暁色のメモリートリップ
【第1章】ハイリスクハイリターン
【沙彩side】
私は今、中学の入学式をしている。それなのに、私は中学生ではない。
どういうことかって?フフフ…。
私は未来(10年後)からやってきた未来人。中学時代、やり残したことをやりに来た。
────告白するために。
そう、私は幼稚園の時から片思いしている、結城 一颯 〈ゆうき いぶき〉に告白するのだ。

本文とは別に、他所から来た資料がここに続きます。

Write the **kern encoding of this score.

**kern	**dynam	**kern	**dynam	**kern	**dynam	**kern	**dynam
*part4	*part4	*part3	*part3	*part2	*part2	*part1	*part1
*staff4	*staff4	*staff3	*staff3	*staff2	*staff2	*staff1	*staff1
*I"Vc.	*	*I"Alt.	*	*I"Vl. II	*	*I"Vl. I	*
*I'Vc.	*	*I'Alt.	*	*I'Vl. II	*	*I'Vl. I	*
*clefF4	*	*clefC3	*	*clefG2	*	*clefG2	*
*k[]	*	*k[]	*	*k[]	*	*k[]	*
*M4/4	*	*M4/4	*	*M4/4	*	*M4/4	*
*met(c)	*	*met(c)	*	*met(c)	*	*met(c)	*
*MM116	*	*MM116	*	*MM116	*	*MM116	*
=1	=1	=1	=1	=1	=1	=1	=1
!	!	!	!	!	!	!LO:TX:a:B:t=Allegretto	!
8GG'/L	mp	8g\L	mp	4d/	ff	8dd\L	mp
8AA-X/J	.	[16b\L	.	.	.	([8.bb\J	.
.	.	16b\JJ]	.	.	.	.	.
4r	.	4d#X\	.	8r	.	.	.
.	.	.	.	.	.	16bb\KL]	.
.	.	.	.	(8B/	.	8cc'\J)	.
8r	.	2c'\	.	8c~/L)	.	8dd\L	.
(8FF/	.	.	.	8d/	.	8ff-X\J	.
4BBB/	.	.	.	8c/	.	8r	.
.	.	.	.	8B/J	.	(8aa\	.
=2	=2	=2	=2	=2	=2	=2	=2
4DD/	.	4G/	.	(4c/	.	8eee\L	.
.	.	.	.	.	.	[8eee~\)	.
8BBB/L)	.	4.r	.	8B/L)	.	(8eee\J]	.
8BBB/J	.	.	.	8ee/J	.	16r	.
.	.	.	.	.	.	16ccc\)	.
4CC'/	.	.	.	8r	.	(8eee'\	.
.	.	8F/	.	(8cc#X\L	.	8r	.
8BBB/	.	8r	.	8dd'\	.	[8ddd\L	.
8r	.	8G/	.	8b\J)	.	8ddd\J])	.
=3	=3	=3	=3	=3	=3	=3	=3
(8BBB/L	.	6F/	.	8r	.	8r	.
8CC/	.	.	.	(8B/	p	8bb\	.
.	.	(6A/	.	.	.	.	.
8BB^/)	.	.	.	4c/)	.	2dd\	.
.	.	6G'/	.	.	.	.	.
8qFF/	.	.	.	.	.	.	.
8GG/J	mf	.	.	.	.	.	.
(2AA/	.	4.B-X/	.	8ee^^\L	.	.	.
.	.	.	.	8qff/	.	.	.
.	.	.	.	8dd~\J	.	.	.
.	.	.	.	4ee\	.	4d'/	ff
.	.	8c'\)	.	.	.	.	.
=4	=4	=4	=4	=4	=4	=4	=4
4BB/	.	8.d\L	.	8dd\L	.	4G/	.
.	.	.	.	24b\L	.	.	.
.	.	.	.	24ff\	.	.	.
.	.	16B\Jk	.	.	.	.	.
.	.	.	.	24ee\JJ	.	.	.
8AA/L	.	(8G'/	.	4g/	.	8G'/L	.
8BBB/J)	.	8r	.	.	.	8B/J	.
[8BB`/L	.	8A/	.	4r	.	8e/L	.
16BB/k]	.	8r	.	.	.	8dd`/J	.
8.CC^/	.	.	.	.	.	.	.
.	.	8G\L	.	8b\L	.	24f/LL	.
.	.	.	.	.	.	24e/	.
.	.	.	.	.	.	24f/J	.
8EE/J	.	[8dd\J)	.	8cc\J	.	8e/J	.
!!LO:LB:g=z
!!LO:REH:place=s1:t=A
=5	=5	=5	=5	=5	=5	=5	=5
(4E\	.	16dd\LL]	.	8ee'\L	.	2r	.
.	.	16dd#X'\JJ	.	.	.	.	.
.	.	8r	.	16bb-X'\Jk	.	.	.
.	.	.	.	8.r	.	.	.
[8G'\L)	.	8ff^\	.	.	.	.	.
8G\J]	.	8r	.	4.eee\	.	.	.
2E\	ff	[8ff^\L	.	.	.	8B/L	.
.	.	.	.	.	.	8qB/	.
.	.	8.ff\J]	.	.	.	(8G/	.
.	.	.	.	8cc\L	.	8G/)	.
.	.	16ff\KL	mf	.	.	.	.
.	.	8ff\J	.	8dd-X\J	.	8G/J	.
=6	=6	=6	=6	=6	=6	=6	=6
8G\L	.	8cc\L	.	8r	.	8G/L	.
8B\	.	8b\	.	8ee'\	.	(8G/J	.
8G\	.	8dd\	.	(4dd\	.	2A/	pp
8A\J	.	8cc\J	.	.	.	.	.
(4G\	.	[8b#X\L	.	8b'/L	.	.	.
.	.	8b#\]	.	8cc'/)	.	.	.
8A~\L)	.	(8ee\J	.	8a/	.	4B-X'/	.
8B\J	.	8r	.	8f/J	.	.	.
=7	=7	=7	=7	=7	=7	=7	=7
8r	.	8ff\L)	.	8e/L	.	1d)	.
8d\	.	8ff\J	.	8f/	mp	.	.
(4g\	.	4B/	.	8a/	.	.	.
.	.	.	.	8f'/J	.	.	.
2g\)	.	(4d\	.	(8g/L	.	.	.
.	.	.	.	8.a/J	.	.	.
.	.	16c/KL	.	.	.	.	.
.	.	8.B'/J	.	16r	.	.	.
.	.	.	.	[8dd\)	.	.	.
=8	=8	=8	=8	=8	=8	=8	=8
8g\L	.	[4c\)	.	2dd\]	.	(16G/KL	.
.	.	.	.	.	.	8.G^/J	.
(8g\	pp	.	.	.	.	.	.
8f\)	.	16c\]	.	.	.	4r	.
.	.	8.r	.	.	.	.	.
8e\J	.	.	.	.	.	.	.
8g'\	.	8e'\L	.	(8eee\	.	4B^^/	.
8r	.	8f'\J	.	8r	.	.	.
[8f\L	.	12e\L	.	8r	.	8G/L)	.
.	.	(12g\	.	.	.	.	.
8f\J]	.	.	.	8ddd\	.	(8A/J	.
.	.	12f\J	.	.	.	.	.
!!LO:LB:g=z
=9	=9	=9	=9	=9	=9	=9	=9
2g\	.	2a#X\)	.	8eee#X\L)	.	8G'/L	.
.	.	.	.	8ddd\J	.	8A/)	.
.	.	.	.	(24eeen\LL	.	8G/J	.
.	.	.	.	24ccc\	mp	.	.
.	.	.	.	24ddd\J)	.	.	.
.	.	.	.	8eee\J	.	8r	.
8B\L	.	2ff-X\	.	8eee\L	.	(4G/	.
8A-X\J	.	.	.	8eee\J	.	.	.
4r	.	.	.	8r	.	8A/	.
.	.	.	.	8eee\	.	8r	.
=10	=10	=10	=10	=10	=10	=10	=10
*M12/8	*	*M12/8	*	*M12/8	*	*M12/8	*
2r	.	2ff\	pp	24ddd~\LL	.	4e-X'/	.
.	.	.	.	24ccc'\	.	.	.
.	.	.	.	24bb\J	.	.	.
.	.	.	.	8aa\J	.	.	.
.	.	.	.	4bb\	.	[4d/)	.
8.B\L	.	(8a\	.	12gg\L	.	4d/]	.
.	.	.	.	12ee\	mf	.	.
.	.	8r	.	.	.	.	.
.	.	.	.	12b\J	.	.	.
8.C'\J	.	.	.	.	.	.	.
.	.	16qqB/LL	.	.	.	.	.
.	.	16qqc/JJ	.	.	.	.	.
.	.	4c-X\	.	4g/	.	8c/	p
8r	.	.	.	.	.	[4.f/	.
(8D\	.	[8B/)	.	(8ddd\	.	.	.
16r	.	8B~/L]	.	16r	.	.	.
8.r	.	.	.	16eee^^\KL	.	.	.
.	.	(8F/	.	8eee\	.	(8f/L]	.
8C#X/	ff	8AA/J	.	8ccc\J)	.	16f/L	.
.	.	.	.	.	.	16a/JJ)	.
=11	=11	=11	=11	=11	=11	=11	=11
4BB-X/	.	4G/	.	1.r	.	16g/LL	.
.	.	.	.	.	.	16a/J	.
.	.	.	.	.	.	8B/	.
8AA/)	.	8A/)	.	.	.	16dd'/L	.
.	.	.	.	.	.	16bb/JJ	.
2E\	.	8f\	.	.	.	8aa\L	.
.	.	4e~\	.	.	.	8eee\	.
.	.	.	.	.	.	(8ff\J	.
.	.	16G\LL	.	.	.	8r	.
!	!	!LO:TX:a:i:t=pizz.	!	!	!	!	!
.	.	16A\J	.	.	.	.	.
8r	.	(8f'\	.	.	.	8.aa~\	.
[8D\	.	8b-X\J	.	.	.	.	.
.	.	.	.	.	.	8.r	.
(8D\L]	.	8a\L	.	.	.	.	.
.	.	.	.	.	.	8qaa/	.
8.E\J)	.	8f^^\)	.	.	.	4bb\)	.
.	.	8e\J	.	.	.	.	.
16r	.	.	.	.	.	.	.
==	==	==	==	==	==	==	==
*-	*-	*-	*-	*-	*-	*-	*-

私は中2の春、親の都合で転校することになる。その後は、もう一度も…。
私が働いていた研究所では、タイムリープの研究をしていた。その努力がようやく実った。まだ試作品らしく、こっちに戻ることができるのは1年。もしかしたら、縮まることもあるらしい。
私の右腕にある、青白い腕輪。これがタイムリープ装置。使い捨てなので、効果が切れると消えてなくなるらしい。これを作った博士自身、まだよく分からないらしい。何せ、まだ試したこともない……試したことはある。ただ、私たちに話せる体ではなかったからだ。
でもこうして中1をやり直すことが出来た。博士には感謝してもしきれない。
だが、注意することがある。
────歴史を変えてはいけない。
それだけは博士からキツく言われた。もしかしたら、私の存在が無くなる、消えてなくなるかもしれないとのこと。
まさに、ハイリスクハイリターンなタイムリープだ。タイムリープという未知の可能性に、知的好奇心を擽られた。
「私のクラスは…と」
忘れることのない、B組だ。一颯と同じ。ここから私の1年間が始まる。
視界の隅に見覚えのある顔が見えた。